Pairing streamer


My Innous Pulsemini will not connect with my tablet that I use to control it.  The tablet, and my phone, cannot find the device.  Thought I'd ask here before going through Innous customer service to see if anyone has had this issue and knew of an easy resolution. I've rebooted from A-Z hoping that was the issue.  Any recommendations?

Thanks

davegolf2424

@davegolf2424 

 

           Are you using the sense app only or have you tried to connect going through the  Innuos website direct (no app)? I had to use the Innuos website direct for my pixelbook to connect the Zen Mk3 as advised by Innuos Tech Support. Then I bookmarked it, named and saved it, and click on that to connect, not the app. Other than that, and I am pretty sure you have gone thru all the basics, but try this sequence. 1) remove and replug the Ethernet cable at both ends assuring it is secure at both ends and consider trying another Ethernet cable if the first round of these 5 steps does not work. (2) shut down the mini and unplug it. (3) reboot both the modem and router. (4) reboot your device. (5) plug in the mini, turn it on.  If using the website and going thru reboot process above doesn't work, suggest contacting Innuos. 

@davegolf2424 

@thriftyaudio 

        My first reply is along the same lines as thrifty. If you haven't done so already, enter my.innuos.com in your browser and see how that goes if you haven't tried that already. 

 

 

See if there is a reset button on the sense app.  Look in the manual or contact Innuous.
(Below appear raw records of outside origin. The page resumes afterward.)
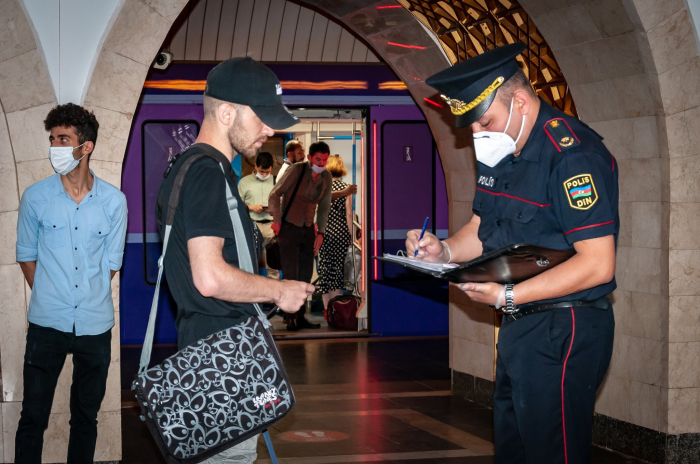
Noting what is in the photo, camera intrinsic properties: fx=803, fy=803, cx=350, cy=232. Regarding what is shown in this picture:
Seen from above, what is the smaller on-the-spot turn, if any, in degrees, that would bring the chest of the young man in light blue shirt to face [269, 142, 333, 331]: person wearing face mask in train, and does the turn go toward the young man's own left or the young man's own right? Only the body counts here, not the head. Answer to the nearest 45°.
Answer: approximately 135° to the young man's own left

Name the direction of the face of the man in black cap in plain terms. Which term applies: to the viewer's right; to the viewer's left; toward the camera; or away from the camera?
to the viewer's right

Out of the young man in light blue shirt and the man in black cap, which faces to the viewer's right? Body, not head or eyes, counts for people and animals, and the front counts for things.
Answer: the man in black cap

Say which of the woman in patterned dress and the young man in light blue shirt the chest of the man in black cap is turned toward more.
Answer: the woman in patterned dress

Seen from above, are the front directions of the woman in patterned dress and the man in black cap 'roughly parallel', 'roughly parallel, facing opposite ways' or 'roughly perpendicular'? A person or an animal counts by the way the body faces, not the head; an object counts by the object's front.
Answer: roughly perpendicular

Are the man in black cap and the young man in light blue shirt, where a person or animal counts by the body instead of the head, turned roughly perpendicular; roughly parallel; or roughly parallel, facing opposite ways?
roughly perpendicular

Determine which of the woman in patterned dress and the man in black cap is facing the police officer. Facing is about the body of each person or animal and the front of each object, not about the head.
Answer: the man in black cap

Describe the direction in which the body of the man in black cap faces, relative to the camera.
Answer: to the viewer's right

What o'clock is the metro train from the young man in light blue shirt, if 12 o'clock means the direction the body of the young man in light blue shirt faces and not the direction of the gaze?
The metro train is roughly at 7 o'clock from the young man in light blue shirt.
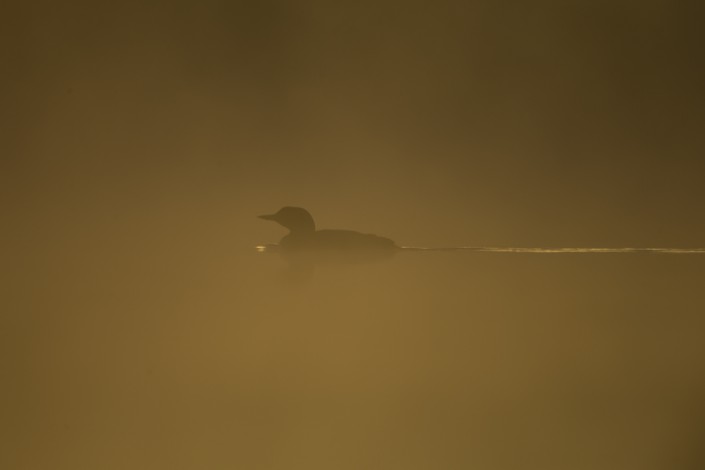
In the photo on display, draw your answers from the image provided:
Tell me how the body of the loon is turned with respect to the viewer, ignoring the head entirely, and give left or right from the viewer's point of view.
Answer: facing to the left of the viewer

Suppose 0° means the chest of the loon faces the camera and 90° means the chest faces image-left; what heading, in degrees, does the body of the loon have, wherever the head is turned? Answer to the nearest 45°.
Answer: approximately 90°
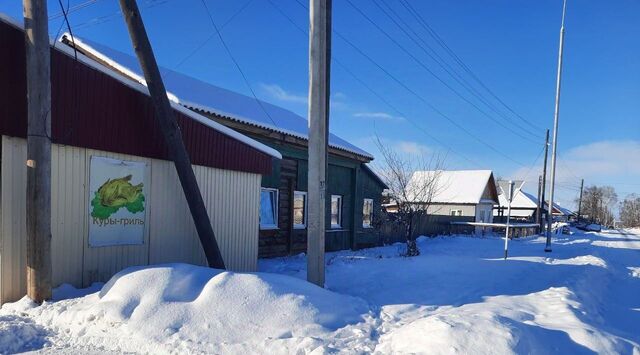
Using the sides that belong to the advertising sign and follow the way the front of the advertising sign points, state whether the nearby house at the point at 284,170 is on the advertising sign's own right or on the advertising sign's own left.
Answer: on the advertising sign's own left

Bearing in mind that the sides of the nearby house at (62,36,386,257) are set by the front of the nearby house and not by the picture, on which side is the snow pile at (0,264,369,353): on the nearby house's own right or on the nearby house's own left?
on the nearby house's own right

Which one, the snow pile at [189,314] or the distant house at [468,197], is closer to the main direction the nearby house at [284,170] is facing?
the snow pile

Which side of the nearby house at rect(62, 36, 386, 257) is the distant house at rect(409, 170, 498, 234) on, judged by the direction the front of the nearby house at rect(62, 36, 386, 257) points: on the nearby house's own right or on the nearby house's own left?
on the nearby house's own left
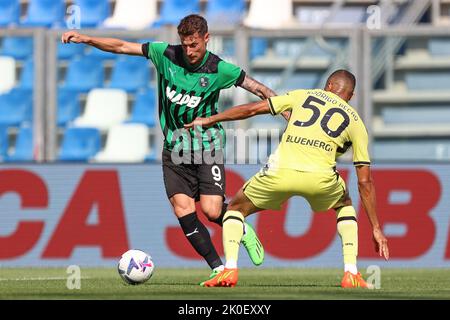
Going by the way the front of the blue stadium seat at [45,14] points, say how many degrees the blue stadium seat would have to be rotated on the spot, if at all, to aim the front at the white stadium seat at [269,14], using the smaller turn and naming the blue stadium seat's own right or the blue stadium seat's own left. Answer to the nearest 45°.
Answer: approximately 135° to the blue stadium seat's own left

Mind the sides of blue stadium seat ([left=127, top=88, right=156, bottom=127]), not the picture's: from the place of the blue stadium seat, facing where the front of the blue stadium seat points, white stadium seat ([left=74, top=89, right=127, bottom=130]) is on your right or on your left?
on your right

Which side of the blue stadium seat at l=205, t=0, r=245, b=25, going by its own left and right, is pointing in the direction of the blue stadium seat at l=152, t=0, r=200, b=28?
right

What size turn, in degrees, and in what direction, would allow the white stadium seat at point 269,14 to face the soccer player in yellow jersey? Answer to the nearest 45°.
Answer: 0° — it already faces them

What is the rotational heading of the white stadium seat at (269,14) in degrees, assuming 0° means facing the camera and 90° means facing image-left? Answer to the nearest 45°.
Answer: approximately 0°

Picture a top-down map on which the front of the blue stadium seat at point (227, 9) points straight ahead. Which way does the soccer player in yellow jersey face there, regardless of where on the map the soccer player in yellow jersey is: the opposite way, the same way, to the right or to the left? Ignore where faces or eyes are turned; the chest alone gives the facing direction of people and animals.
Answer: the opposite way

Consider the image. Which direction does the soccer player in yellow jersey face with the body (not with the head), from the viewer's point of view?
away from the camera
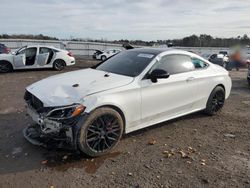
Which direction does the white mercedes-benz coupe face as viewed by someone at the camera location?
facing the viewer and to the left of the viewer
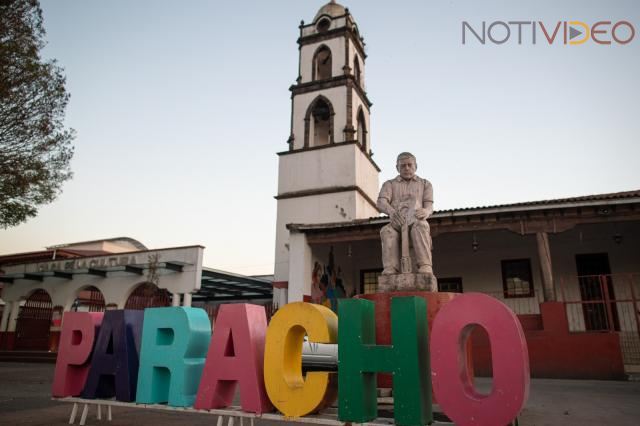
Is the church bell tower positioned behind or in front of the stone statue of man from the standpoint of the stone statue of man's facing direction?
behind

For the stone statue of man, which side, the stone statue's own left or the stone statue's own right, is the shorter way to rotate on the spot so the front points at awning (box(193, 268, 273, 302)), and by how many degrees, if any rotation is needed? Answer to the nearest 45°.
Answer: approximately 135° to the stone statue's own right

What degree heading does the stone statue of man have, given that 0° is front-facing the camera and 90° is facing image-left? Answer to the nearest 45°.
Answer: approximately 0°

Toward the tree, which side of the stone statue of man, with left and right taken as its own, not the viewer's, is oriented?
right

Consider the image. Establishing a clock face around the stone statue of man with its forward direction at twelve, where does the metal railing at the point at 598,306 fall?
The metal railing is roughly at 7 o'clock from the stone statue of man.
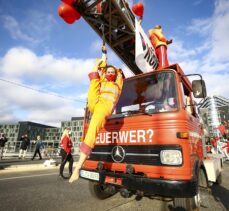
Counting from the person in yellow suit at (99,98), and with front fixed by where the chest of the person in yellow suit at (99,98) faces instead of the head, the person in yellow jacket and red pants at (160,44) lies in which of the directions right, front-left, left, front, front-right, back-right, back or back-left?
back-left

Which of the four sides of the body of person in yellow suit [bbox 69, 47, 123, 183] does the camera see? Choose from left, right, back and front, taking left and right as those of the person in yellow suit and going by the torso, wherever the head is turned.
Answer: front
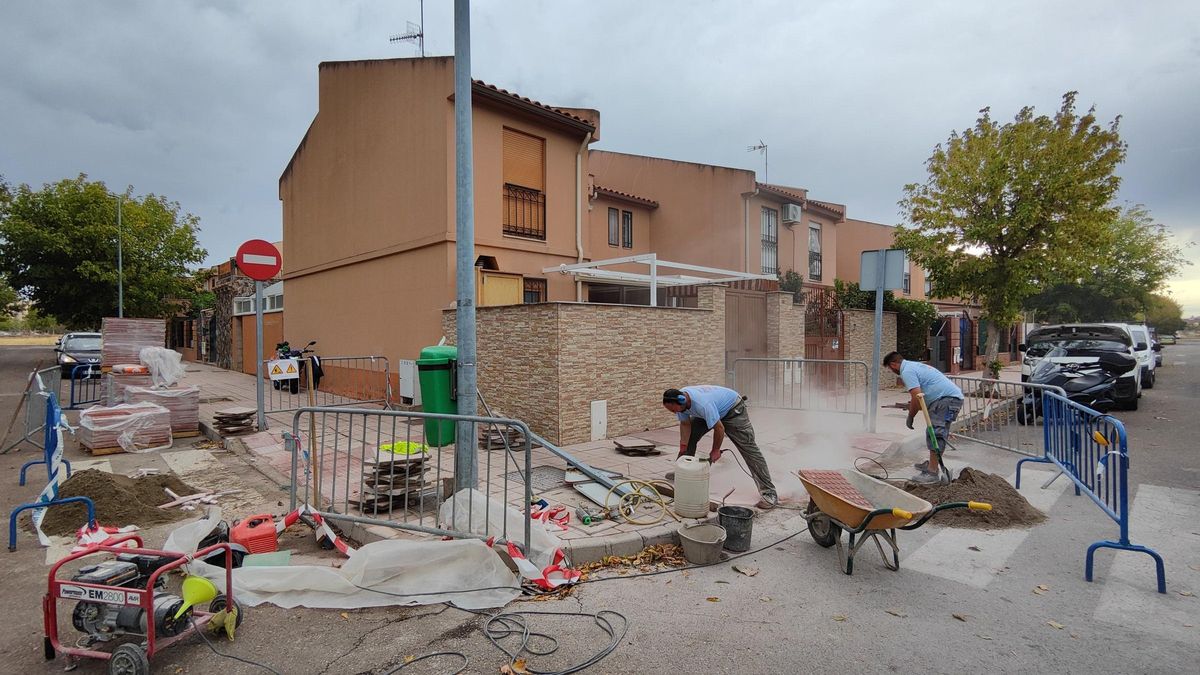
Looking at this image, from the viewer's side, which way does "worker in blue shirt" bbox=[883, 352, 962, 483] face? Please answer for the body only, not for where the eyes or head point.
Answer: to the viewer's left

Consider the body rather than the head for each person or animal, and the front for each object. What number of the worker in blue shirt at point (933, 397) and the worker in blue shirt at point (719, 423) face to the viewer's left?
2

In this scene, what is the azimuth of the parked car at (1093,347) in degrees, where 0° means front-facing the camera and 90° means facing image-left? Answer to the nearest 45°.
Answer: approximately 0°

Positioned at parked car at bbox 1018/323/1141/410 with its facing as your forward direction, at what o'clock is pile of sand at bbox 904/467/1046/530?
The pile of sand is roughly at 12 o'clock from the parked car.

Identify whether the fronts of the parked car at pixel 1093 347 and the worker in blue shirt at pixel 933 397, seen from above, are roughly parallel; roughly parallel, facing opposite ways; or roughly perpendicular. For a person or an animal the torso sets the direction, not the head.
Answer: roughly perpendicular

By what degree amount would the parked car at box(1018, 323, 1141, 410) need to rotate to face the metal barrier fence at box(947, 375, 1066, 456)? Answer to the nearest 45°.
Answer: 0° — it already faces it

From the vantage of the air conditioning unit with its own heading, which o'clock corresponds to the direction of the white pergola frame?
The white pergola frame is roughly at 2 o'clock from the air conditioning unit.

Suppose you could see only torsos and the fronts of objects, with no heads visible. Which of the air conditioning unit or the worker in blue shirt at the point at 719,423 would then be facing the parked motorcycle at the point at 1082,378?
the air conditioning unit

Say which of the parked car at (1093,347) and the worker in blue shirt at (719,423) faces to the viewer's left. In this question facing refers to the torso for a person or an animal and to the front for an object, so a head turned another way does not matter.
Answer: the worker in blue shirt

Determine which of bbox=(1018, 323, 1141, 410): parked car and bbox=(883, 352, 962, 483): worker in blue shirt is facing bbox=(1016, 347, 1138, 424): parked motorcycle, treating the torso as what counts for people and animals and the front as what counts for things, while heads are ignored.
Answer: the parked car

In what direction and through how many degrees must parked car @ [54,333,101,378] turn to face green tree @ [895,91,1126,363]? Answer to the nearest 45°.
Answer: approximately 45° to its left

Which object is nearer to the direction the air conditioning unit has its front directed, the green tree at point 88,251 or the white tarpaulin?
the white tarpaulin
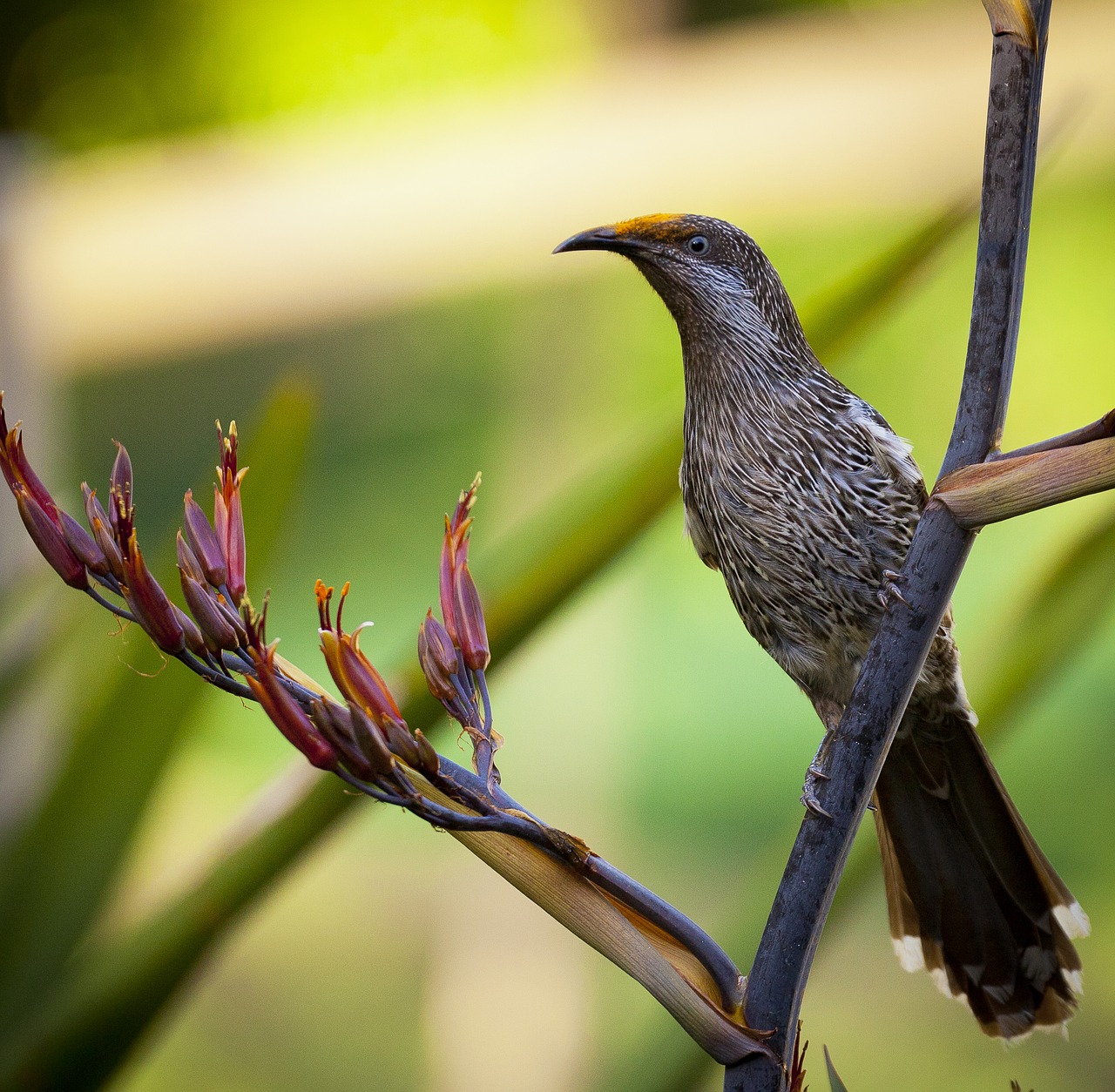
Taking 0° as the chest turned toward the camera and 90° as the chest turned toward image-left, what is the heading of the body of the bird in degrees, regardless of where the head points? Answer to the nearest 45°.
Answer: approximately 45°
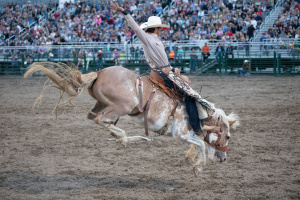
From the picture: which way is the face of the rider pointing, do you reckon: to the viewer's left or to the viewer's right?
to the viewer's right

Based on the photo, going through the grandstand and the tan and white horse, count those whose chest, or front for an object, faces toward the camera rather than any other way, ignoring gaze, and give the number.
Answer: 1

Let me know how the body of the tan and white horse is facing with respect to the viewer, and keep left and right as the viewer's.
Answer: facing to the right of the viewer

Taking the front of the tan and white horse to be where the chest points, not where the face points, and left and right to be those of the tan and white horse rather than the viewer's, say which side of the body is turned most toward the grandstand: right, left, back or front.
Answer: left

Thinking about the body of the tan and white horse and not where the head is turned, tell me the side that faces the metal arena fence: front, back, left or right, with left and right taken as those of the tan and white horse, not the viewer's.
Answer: left

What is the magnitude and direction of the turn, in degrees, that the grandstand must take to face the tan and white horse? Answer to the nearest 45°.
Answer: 0° — it already faces it

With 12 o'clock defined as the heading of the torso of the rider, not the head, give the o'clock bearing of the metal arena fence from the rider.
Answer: The metal arena fence is roughly at 9 o'clock from the rider.

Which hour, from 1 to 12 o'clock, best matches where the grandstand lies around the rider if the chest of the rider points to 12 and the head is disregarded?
The grandstand is roughly at 9 o'clock from the rider.

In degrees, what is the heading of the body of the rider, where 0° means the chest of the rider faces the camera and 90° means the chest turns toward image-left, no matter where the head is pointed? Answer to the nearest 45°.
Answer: approximately 270°

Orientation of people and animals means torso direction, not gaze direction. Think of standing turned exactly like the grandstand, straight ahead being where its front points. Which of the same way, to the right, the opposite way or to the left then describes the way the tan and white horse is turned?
to the left

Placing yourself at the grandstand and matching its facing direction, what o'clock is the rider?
The rider is roughly at 12 o'clock from the grandstand.
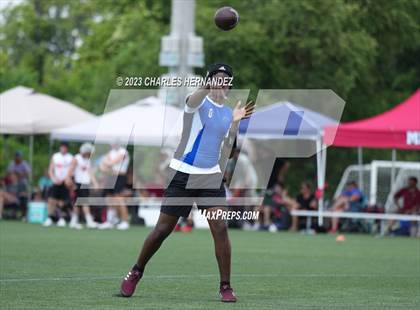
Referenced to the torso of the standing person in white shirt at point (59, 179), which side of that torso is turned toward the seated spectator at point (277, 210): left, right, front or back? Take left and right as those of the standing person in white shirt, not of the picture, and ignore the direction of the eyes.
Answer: left

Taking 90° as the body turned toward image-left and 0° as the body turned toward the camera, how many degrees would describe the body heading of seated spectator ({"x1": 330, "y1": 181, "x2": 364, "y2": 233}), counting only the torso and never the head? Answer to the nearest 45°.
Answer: approximately 45°

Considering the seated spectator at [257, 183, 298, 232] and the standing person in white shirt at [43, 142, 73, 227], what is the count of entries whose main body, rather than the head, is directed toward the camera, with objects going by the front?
2

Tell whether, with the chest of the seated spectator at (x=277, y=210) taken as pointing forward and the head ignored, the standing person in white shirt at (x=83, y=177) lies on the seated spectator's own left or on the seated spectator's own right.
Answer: on the seated spectator's own right

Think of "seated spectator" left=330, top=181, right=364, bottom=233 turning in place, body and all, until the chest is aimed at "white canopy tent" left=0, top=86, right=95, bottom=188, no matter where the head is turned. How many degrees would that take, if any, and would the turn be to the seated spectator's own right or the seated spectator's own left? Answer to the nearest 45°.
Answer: approximately 45° to the seated spectator's own right

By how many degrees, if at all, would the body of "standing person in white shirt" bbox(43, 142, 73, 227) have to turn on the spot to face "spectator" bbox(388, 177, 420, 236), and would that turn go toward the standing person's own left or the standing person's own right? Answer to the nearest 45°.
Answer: approximately 90° to the standing person's own left

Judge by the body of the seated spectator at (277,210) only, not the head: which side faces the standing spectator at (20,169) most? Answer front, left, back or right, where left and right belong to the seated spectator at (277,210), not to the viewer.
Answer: right

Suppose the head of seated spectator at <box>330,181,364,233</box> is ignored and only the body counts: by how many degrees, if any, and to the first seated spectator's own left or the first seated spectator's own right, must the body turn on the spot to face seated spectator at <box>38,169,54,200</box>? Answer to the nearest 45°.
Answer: approximately 45° to the first seated spectator's own right
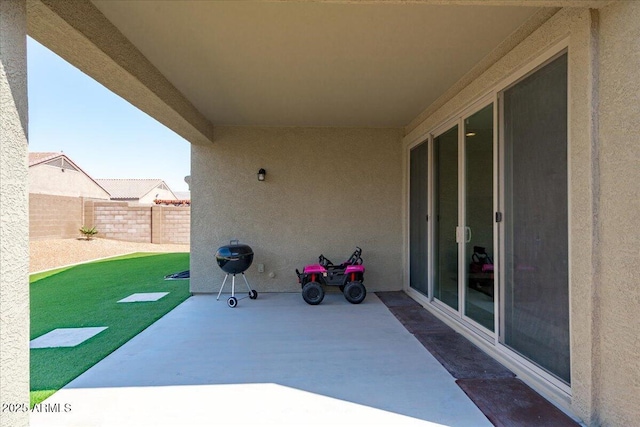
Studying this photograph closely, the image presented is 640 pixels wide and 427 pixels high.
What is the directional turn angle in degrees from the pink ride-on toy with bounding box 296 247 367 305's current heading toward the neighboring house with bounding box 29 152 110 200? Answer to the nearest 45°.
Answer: approximately 45° to its right

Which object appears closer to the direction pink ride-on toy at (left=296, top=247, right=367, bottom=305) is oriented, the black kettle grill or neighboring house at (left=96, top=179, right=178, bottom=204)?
the black kettle grill

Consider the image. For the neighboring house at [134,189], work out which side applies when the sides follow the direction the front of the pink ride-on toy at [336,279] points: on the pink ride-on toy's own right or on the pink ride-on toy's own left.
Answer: on the pink ride-on toy's own right

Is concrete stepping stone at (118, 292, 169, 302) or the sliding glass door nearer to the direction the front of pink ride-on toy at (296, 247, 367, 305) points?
the concrete stepping stone

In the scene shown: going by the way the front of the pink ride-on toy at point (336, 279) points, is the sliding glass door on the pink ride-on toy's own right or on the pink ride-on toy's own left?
on the pink ride-on toy's own left
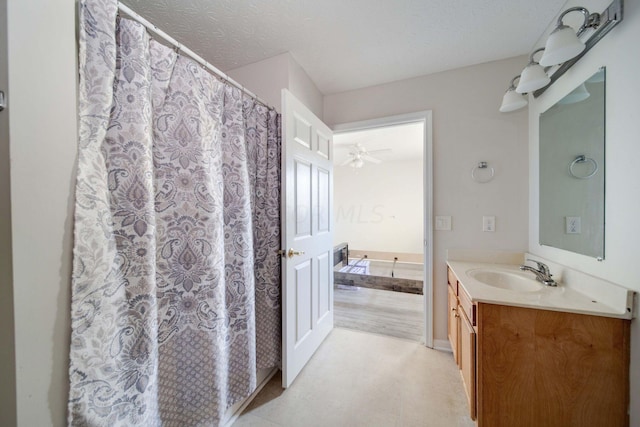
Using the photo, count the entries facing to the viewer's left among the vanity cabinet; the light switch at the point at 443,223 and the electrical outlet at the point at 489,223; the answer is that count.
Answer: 1

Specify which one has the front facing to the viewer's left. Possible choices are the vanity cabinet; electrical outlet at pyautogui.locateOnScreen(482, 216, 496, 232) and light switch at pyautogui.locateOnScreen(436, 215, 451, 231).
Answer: the vanity cabinet

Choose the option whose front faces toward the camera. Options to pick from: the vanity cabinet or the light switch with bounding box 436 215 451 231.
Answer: the light switch

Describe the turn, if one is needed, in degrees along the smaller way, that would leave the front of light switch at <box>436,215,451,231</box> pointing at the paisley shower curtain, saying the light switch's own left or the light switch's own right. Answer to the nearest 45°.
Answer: approximately 45° to the light switch's own right

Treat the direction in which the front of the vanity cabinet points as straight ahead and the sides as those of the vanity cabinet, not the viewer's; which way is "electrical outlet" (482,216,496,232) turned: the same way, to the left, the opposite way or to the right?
to the left

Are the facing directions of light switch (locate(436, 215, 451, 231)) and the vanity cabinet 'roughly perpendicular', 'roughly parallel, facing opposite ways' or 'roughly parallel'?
roughly perpendicular

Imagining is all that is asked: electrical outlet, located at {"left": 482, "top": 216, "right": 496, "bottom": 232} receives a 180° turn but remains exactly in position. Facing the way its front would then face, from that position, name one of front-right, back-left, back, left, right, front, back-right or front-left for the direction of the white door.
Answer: back-left

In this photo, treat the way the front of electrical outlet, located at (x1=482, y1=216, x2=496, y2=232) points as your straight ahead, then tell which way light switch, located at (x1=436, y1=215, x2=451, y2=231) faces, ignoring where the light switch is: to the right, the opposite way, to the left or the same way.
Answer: the same way

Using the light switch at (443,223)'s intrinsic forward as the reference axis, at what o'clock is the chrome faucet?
The chrome faucet is roughly at 10 o'clock from the light switch.

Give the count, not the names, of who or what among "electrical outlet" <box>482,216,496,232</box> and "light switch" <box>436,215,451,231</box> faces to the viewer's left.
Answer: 0

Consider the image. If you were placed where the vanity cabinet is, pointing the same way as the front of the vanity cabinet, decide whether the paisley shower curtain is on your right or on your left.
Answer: on your left

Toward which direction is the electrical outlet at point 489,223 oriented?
toward the camera

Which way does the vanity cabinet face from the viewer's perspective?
to the viewer's left

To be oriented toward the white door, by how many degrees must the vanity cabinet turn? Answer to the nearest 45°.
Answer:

I had a similar issue recently.  Couldn’t find my Zen MK3 on my tablet or phone.  I replaced by router pod that’s connected by Ethernet cable to the zen.  That did the trick.  

buellrider97 - your network has to have 1 main router that connects to your isp modem that sets up your wifi ssid (you only need 1), port forwarding, and other parameters and then your 2nd and more routers are setup as a wired or wireless bridge network. This is if you use a non-mesh network. In my older homes, I used to use up to 4 Linksys routers setup this way. When you do it correctly, each router is invisible to you or your device. You never connect to a specific router, you connect wireless to the ssid that all routers can respond to. Even when you are wired, the router routes your packets to the appropriate router or isp network depending on what you want to do. 
 

For mesh networks, (only get a WiFi 6e or newer mesh setup), they provide software that sets up the main/first router, then adds the additional mesh routers, which is basically a bridged network but uses the proprietary backhaul connection for the mesh routers to talk to each other. In a mesh setup, you still configure 1 ssid (if you have 2, get rid of 1), and all the other mesh routers implement dhcp based on the main router. 
 

This is a basic setup that will work fine for everything you want to do, but there are other options like setting up DMZ’s/vlans, etc.